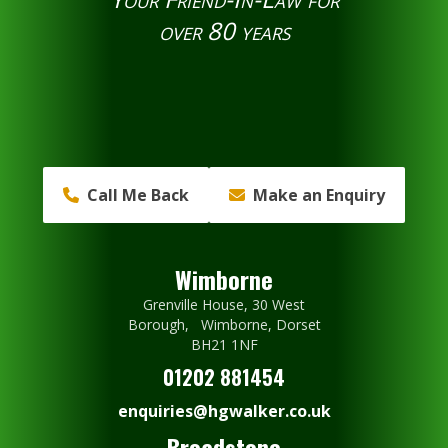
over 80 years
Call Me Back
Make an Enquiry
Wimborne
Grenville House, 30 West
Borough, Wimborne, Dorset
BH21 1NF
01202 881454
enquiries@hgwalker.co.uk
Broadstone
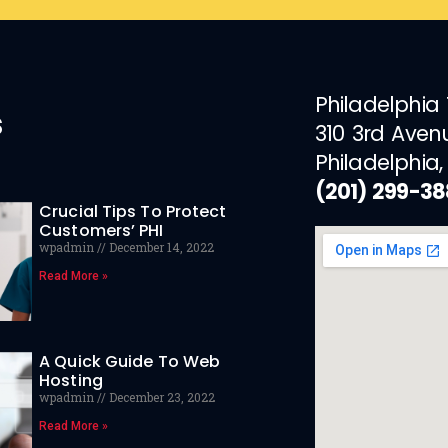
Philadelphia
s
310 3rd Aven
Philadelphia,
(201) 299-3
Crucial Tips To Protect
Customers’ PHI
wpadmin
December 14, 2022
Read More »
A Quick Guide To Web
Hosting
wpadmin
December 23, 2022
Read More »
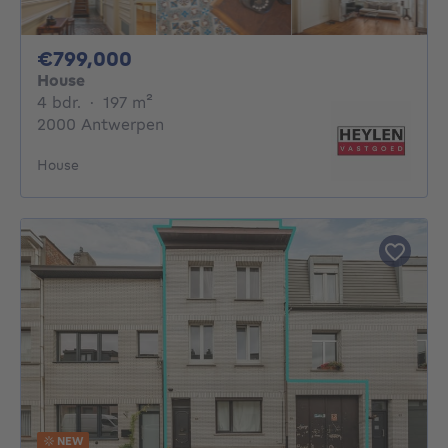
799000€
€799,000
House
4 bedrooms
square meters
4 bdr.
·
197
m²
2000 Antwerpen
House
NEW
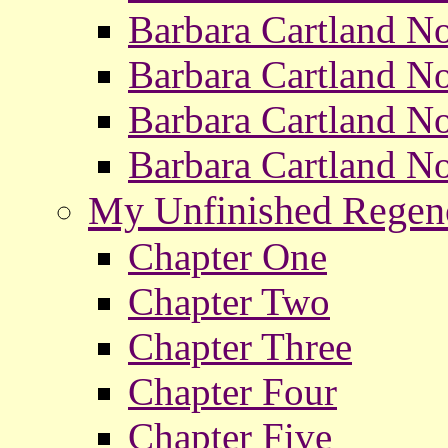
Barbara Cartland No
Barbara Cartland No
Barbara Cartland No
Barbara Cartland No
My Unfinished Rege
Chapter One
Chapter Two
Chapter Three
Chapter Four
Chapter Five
==========
Return all of the lines above word for word, leaving out the pictures.

RESULT =
over 80 years
Call Me Back
Make an Enquiry
Wimborne
Grenville House, 30 West
Borough, Wimborne, Dorset
BH21 1NF
01202 881454
enquiries@hgwalker.co.uk
Broadstone
Philadelphia
s
310 3rd Aven
Philadelphia,
(201) 299-3
Crucial Tips To Protect
Customers’ PHI
wpadmin
December 14, 2022
Read More »
A Quick Guide To Web
Hosting
wpadmin
December 23, 2022
Read More »
799000€
€799,000
House
4 bedrooms
square meters
4 bdr.
·
197
m²
2000 Antwerpen
House
NEW
Barbara Cartland No
Barbara Cartland No
Barbara Cartland No
Barbara Cartland No
My Unfinished Rege
Chapter One
Chapter Two
Chapter Three
Chapter Four
Chapter Five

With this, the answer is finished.